• [阅读材料]
= = =
P1470 [USACO2.3]最长前缀 Longest Prefix

线性dp，~~不过q779太菜了一开始没想到~~（

令 $dp[i]$ 表示位置 $i$ 是否能接上一个新的串

然后就没了，暴力转移就好了

#include <bits/stdc++.h>
using namespace std;
#define int long long
#define INF 0x3f3f3f3f3f3f3f3f
#define N (int)(2e5+15)
int n,m,ans;
int dp[N];
set<string> s[N];
string t,in;
signed main()
{
    ios::sync_with_stdio(0);
    cin.tie(0);cout.tie(0);
    // freopen("check.in","r",stdin);
    // freopen("check.out","w",stdout);
    while(cin >> in&&in[0]!='.')
= = =
• [数据记录]
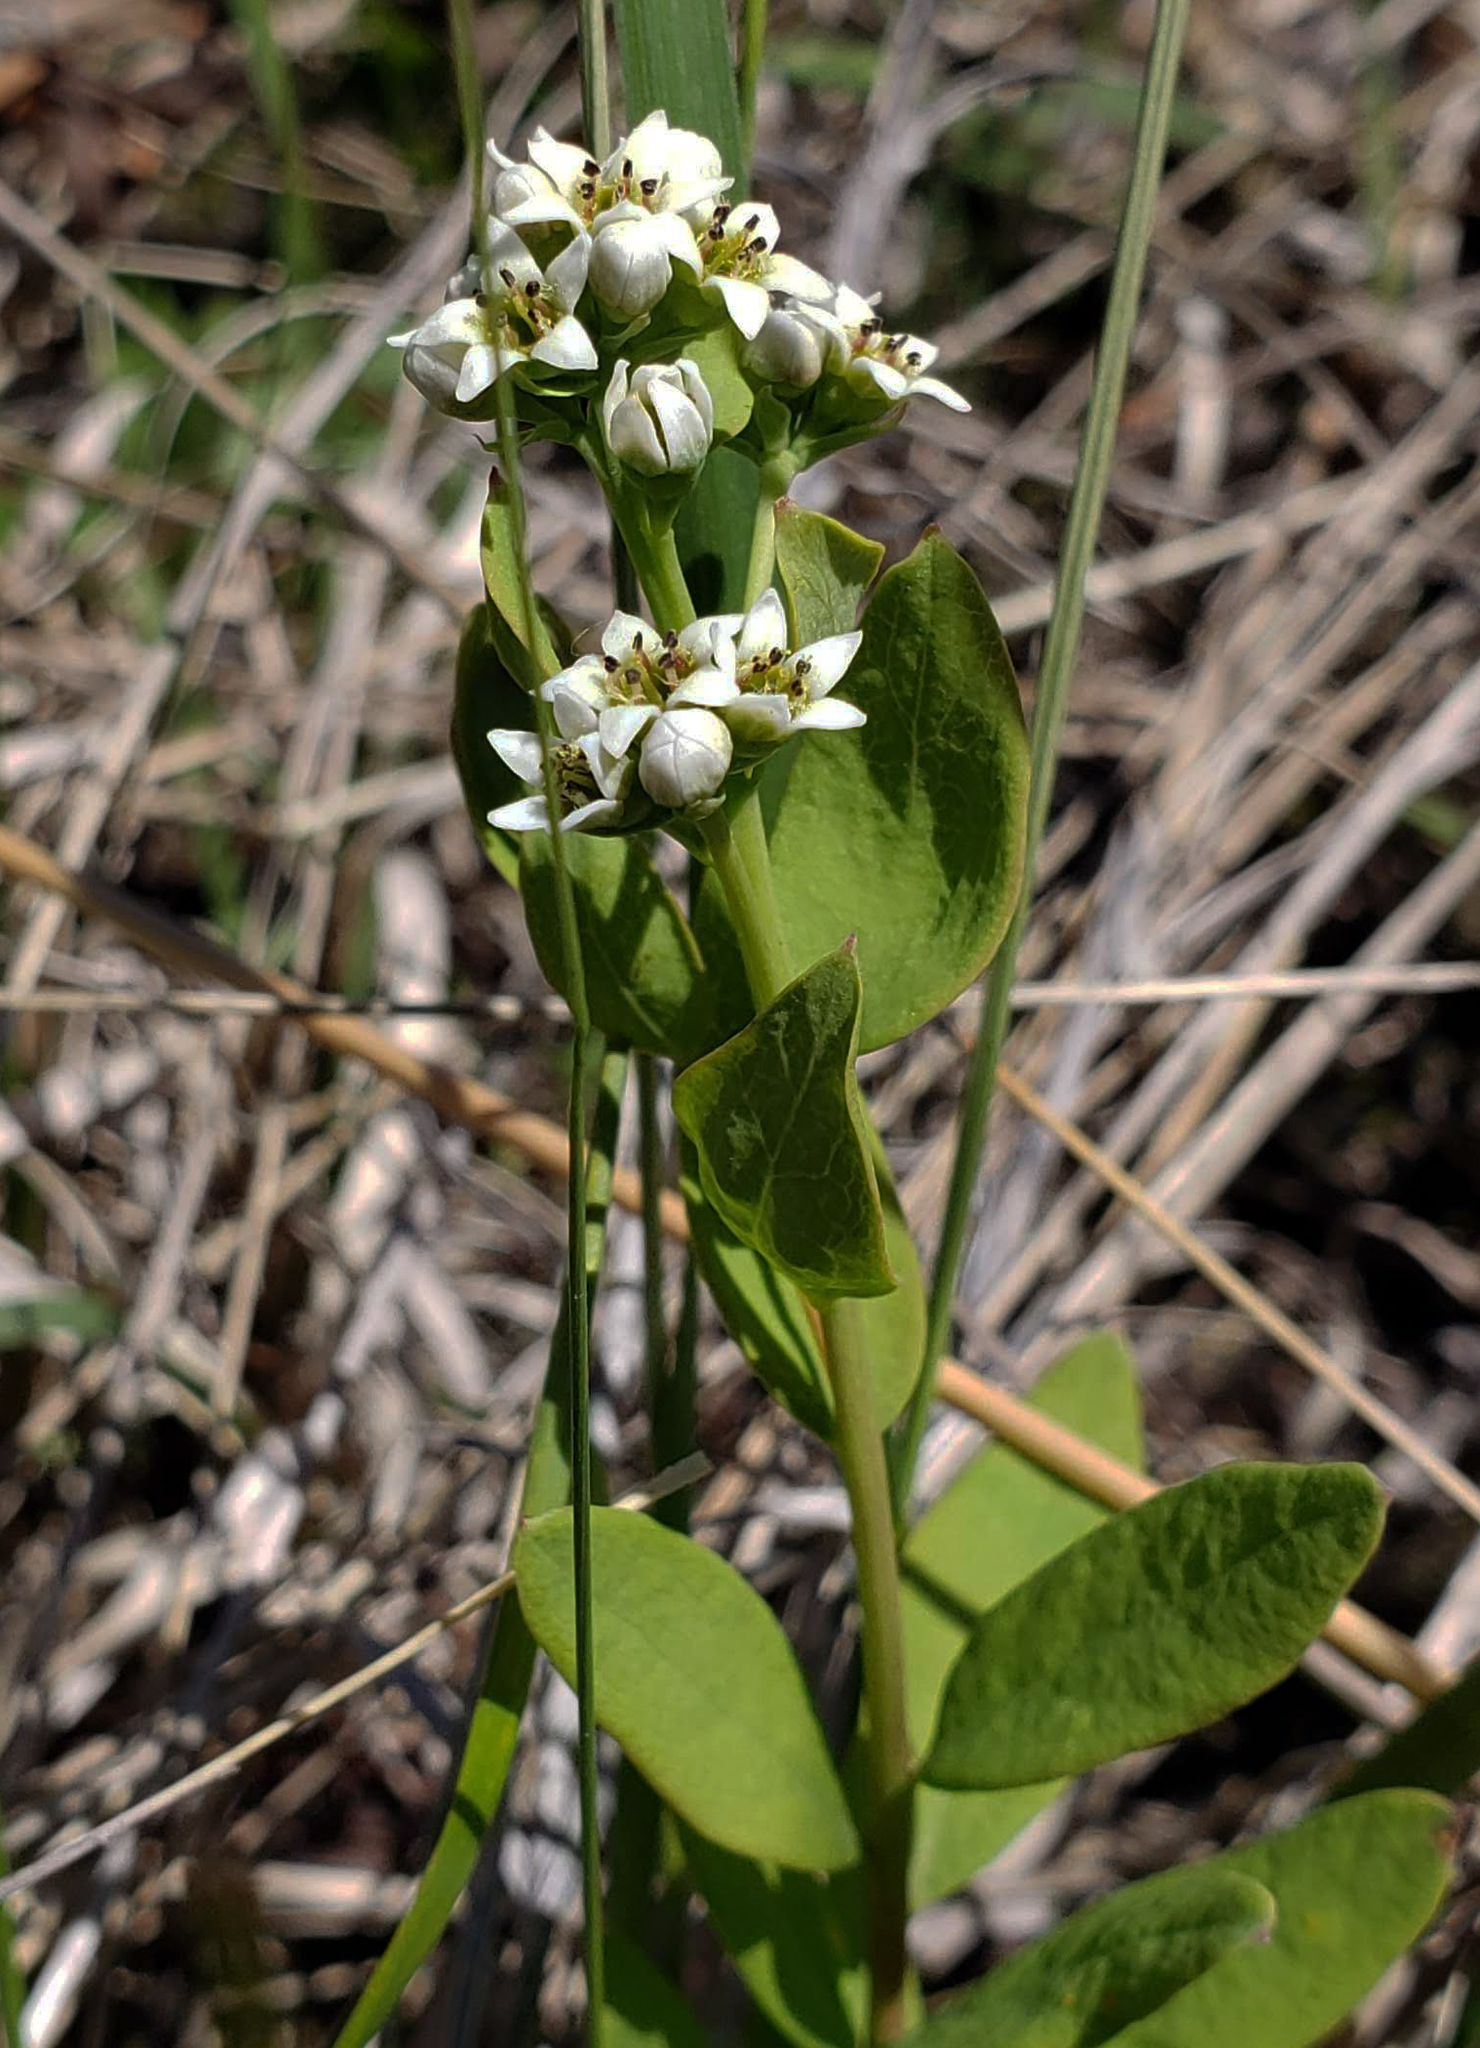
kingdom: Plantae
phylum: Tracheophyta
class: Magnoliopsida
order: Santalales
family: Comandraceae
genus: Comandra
= = =
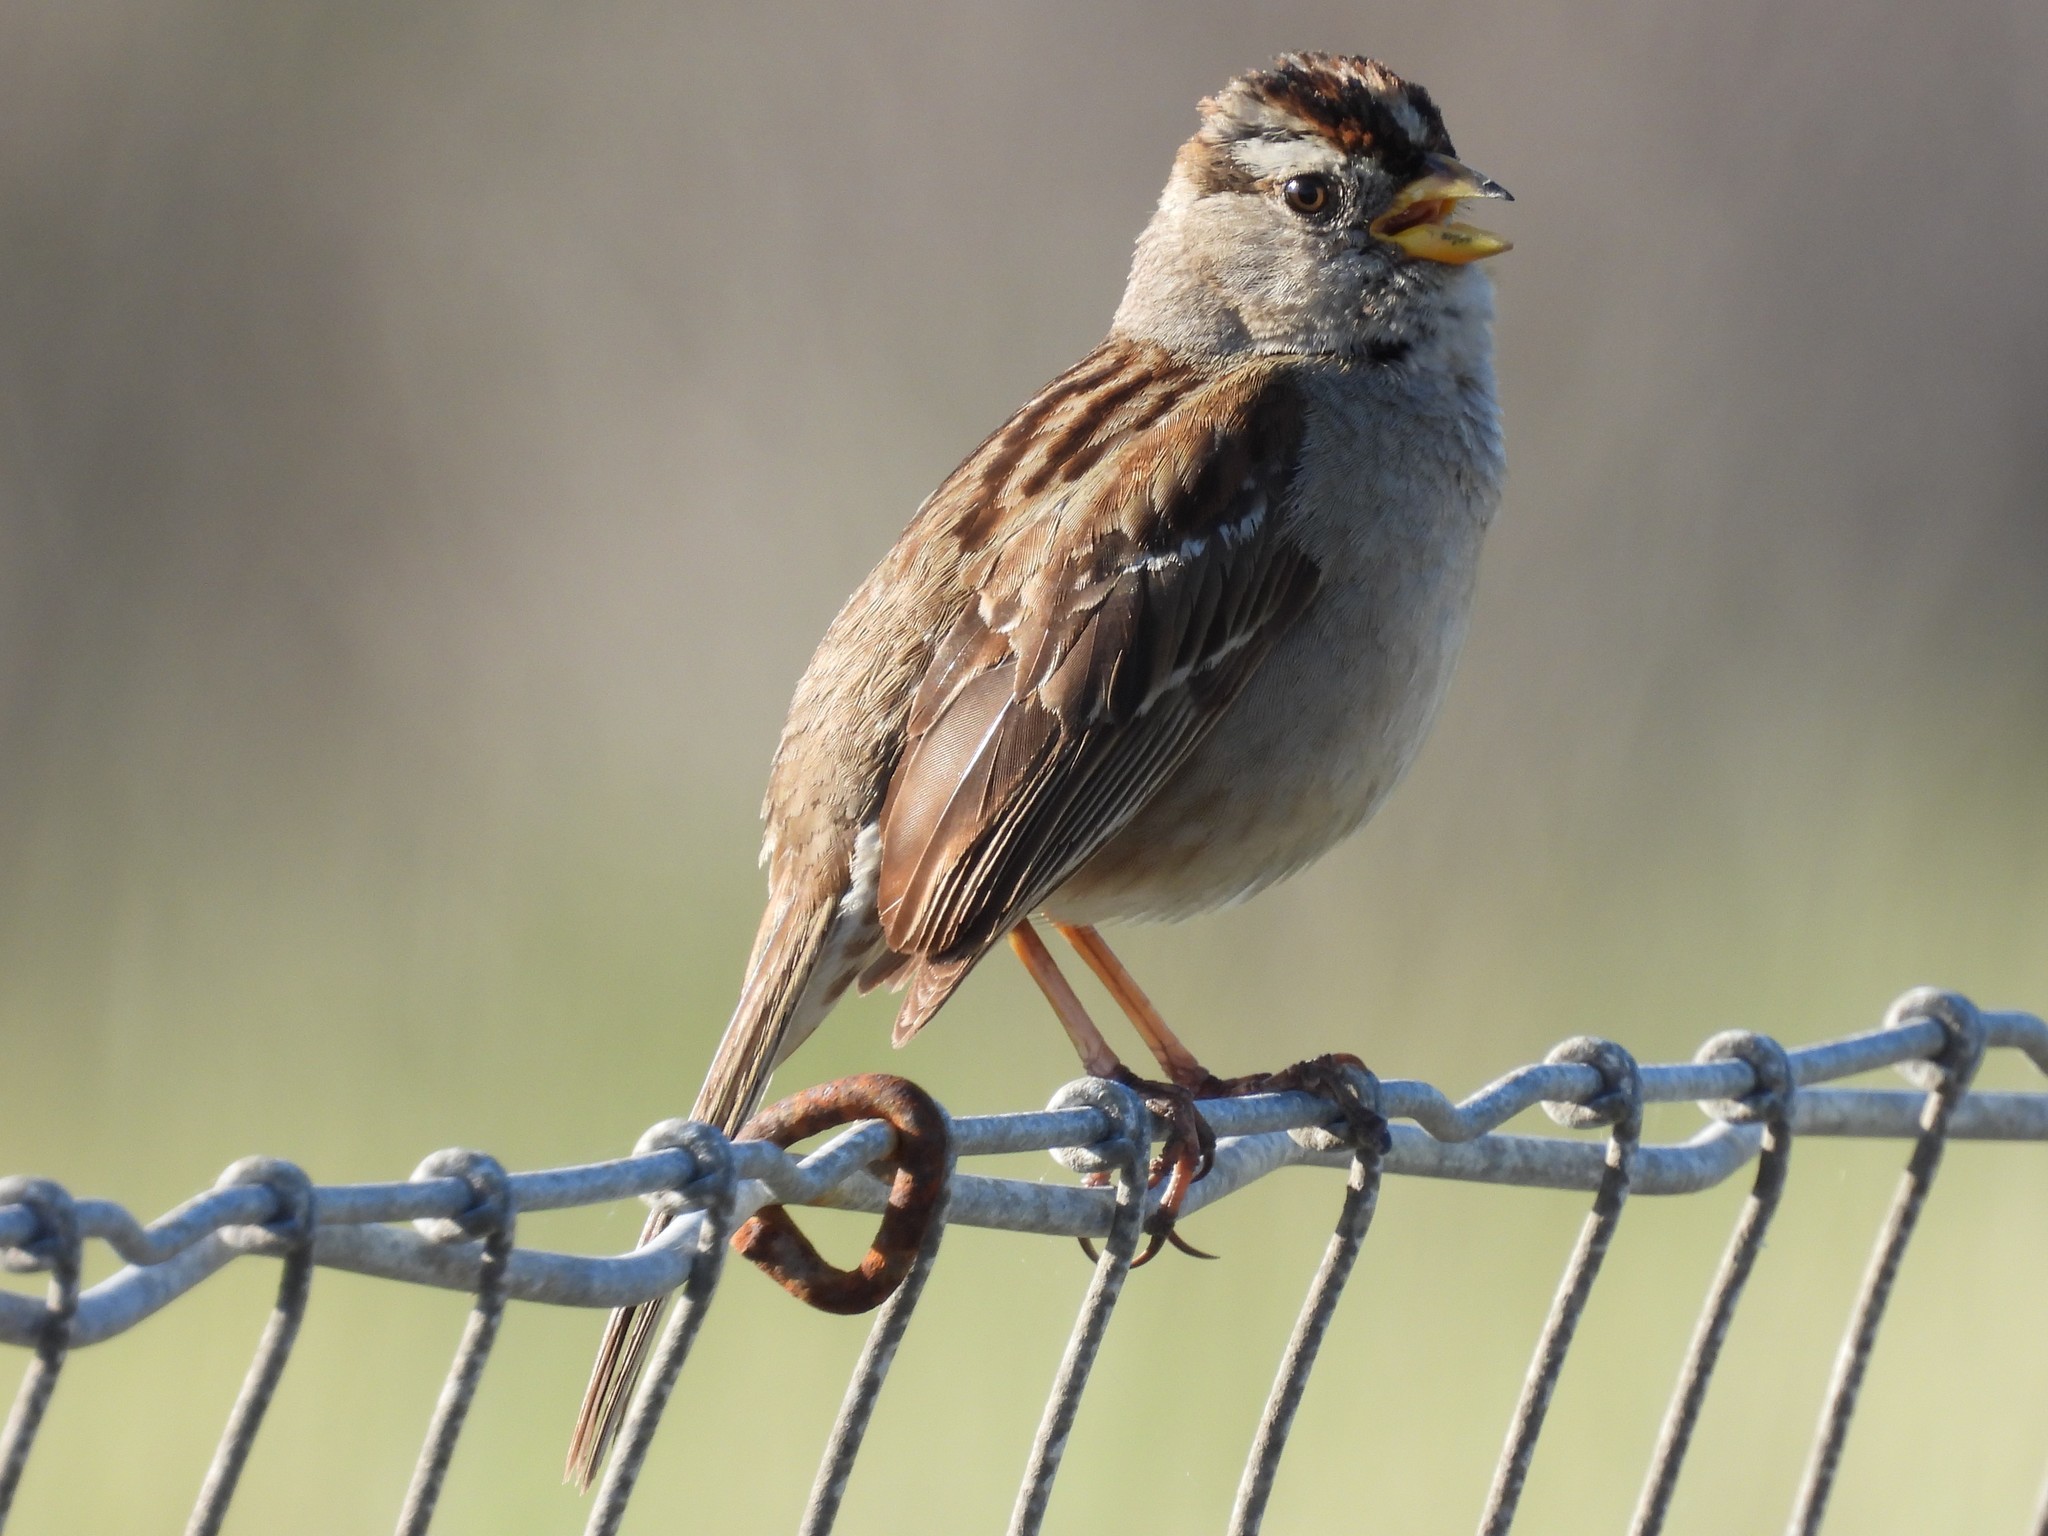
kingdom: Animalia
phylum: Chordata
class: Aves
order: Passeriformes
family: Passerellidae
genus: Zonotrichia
= = =
• [练习题目 1] 能否把最长前缀题解中从含有“令 $dp[i]$ 表示位置”的那处开始、到“#define N (int)(2e5+15)”结束的这一段一字不差地照抄出来？
• [练习题目 2] 最长前缀这篇题解写到末尾就停了，你能从最后一行之后接着写下去吗？

• [输出结果 1]
令 $dp[i]$ 表示位置 $i$ 是否能接上一个新的串

然后就没了，暴力转移就好了

#include <bits/stdc++.h>
using namespace std;
#define int long long
#define INF 0x3f3f3f3f3f3f3f3f
#define N (int)(2e5+15)

• [输出结果 2]
    {
        s[in.size()].insert(in);
        n=max(n,(int)in.size());
    }t="$";
    dp[0]=1;
    while(cin >> in) t+=in;
    m=t.size()-1;
    for(int i=1; i<=m; i++)
        for(int j=min(i,n); j; --j)
        {
            string sub=t.substr(i-j+1,j);
            if(s[sub.size()].count(sub)==1&&dp[i-j])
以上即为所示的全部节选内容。